**Extrait à étudier**
--------------------------------------------------
Loin d’être un problème qui serait spécifiquement français, les déficits publics sont la norme dans les pays développés et sont légitimes pour financer les investissements publics et soutenir l’activité. Induisant des déséquilibres structurels, le capitalisme financier est le premier responsable du gonflement de la dette. Il est donc vain de chercher à la réduire sans remédier à ces déséquilibres.
De façon étrange, beaucoup d’économistes discutent des déficits publics et de la dette publique française sans les placer dans un éclairage mondial, de sorte qu’il semble que la France, incapable de maitriser ses dépenses publiques, souffre d’un problème spécifique. Cette présentation est totalement biaisée. La persistance des déficits publics, la hausse des dettes publiques touchent la quasi-totalité des pays développés. Certes, de 1974 à 2016 (soit 42 années), la France a toujours été en déficit budgétaire ; mais c’est aussi le cas de l’Italie ; les États-Unis n’ont connu que trois années d’excédent, la Grande-Bretagne quatre, le Japon cinq, l’Allemagne sept. Le déficit public n’est donc aucunement un mal français. Est-ce d’ailleurs un mal ? L’équilibre budgétaire n’est en rien une norme : il n’a aucune justification économique. Il est légitime de financer les investissements publics par du déficit public. Il est légitime que le déficit public soutienne l’activité en période de récession.
--------------------------------------------------
**Données fournies**
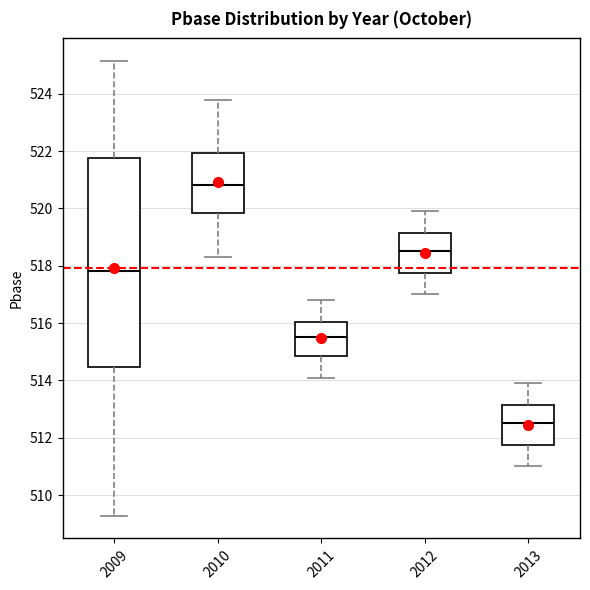

Where does the upper whisker of the box at x = 2010 end on the y-axis? The values are not printed on the chart, so give them approximately, as read against the axis.

523.8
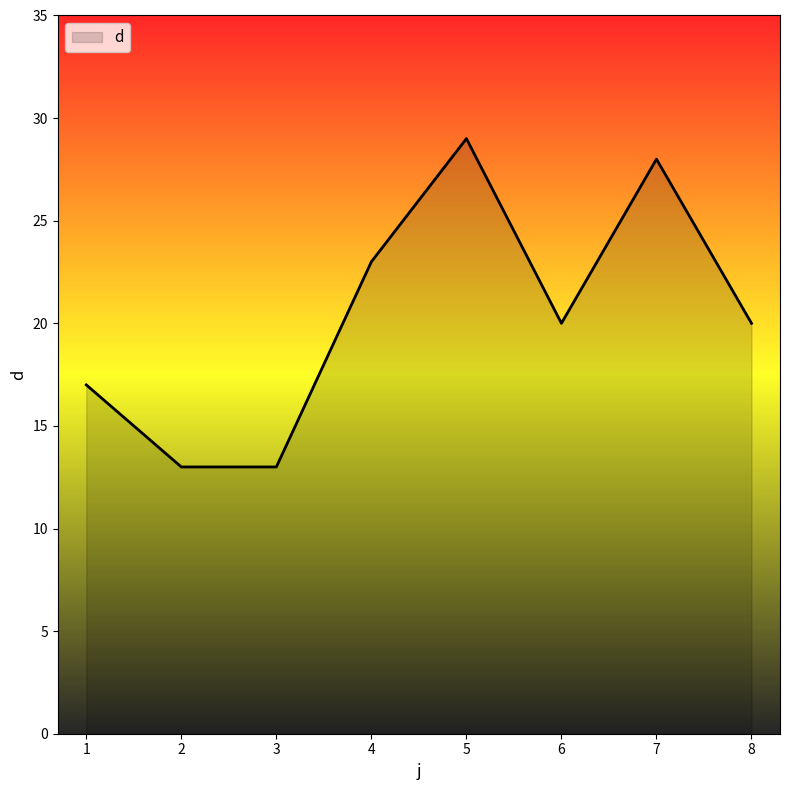

How many distinct data groups are displayed?

1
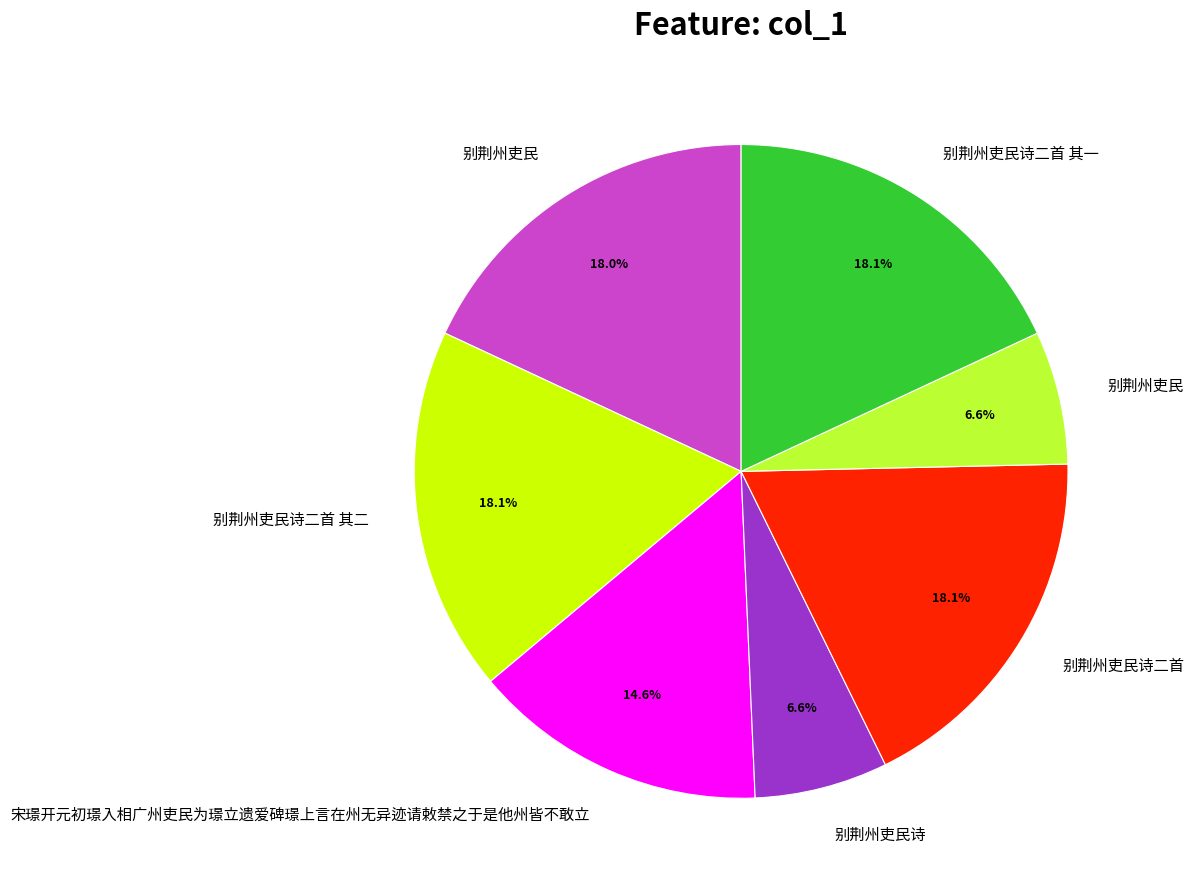

How many slices are in this pie chart?

7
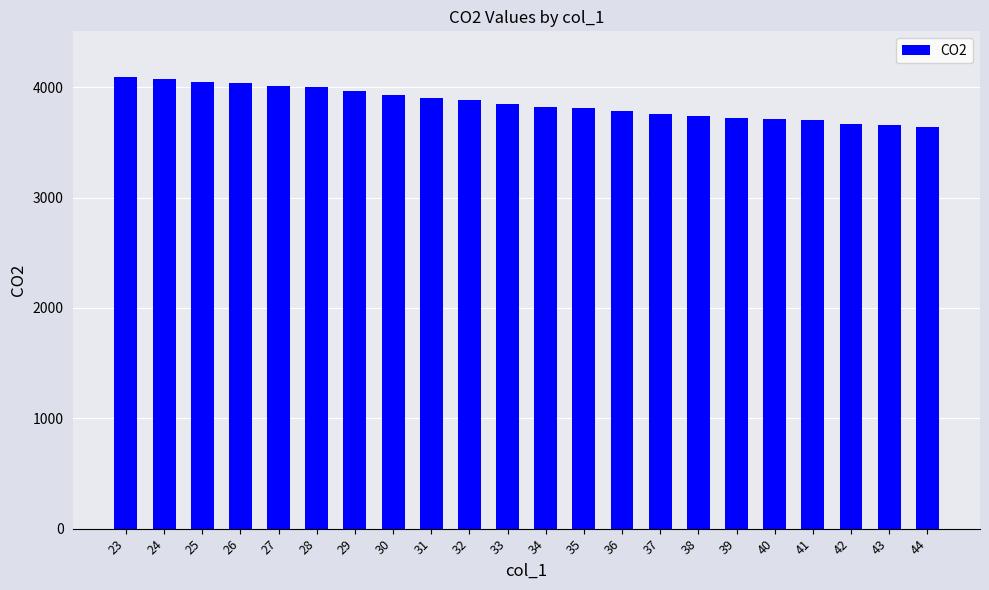

What is the value of the 6th bar from the left?

4003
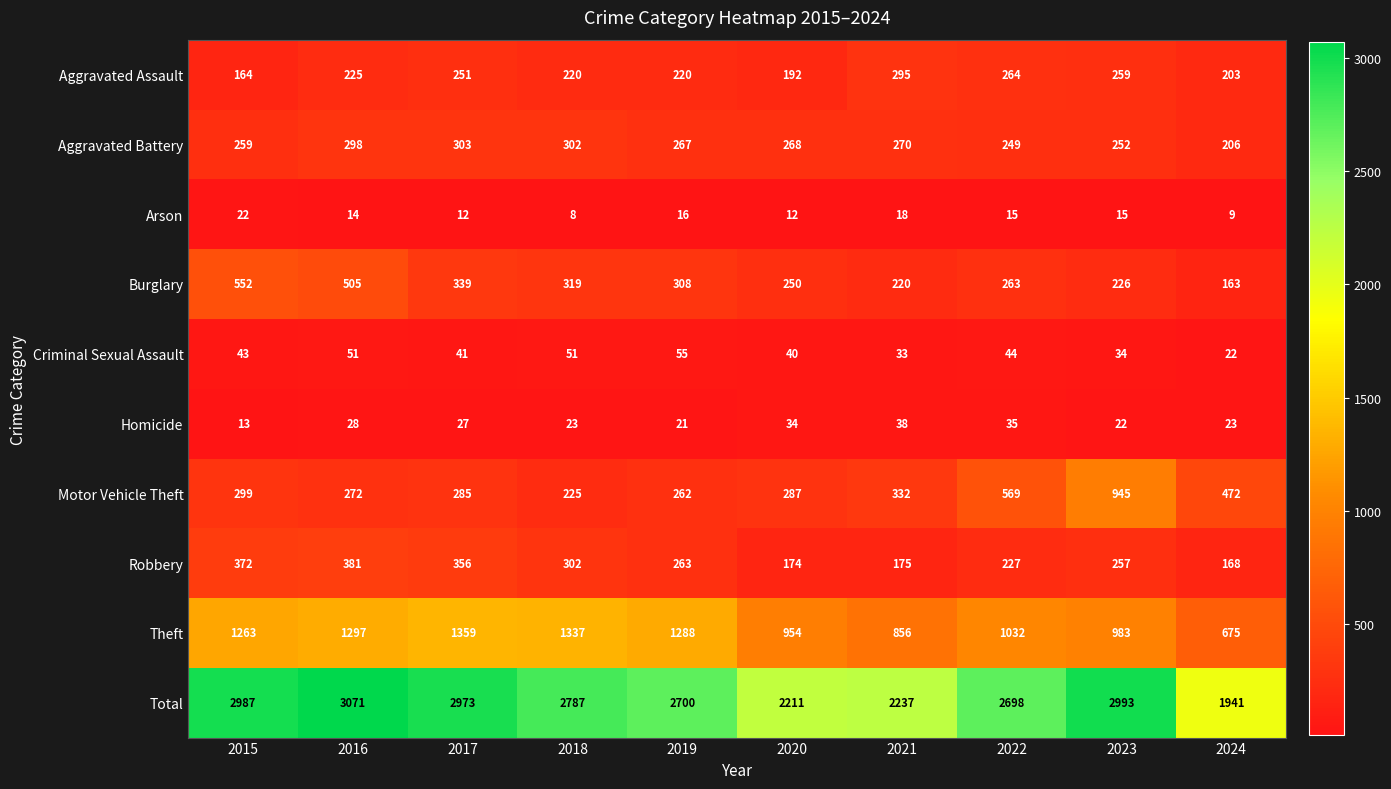

Where is Aggravated Assault nearest to the value 229?

2016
--------------------------------------------------
**Exercices**
1) Indiquez si chacune des affirmations (a), (b) et (c) concorde avec le texte sur les déficits publics ci-dessus, en répondant par oui ou non et en citant les mots du texte qui permettent de trancher. (a) La France a été en déficit budgétaire chaque année de 1974 à 2016. (b) L’Allemagne n’a connu aucune année d’excédent budgétaire sur cette période. (c) L’équilibre budgétaire est une norme qui se justifie économiquement.
2) Prolongez le texte sur les déficits publics à partir de sa dernière phrase.

**Réponses par exercice**
1)
(a) Oui : « de 1974 à 2016 (soit 42 années), la France a toujours été en déficit budgétaire ».
(b) Non : « les États-Unis n’ont connu que trois années d’excédent, la Grande-Bretagne quatre, le Japon cinq, l’Allemagne sept ».
(c) Non : « L’équilibre budgétaire n’est en rien une norme : il n’a aucune justification économique. »

2)
L’absence de spécificité française
Comme le montre le tableau 1, les grands pays hors zone euro (RU, États-Unis, Japon) ont en 2016 des déficits publics largement supérieurs à ceux de la moyenne de la zone euro ; égaux ou supérieurs à celui de la France. Certes, le déficit public global de la zone euro est plus faible. Mais ceci a été obtenu au prix fort : de nombreux pays de la zone euro ont été contraints, de 2010 à 2014, de pratiquer des politiques d’austérité budgétaire, coûteuses en termes d’activité comme de cohésion de la zone. Ainsi, le PIB de la zone euro n’est en 2016 supérieur que de 2,7 % à son niveau de 2007 contre 9 % pour le Royaume-Uni, 11,4 % pour les États-Unis. La zone euro connaît « une décennie perdue » : il est difficile de prétendre que cela est un succès.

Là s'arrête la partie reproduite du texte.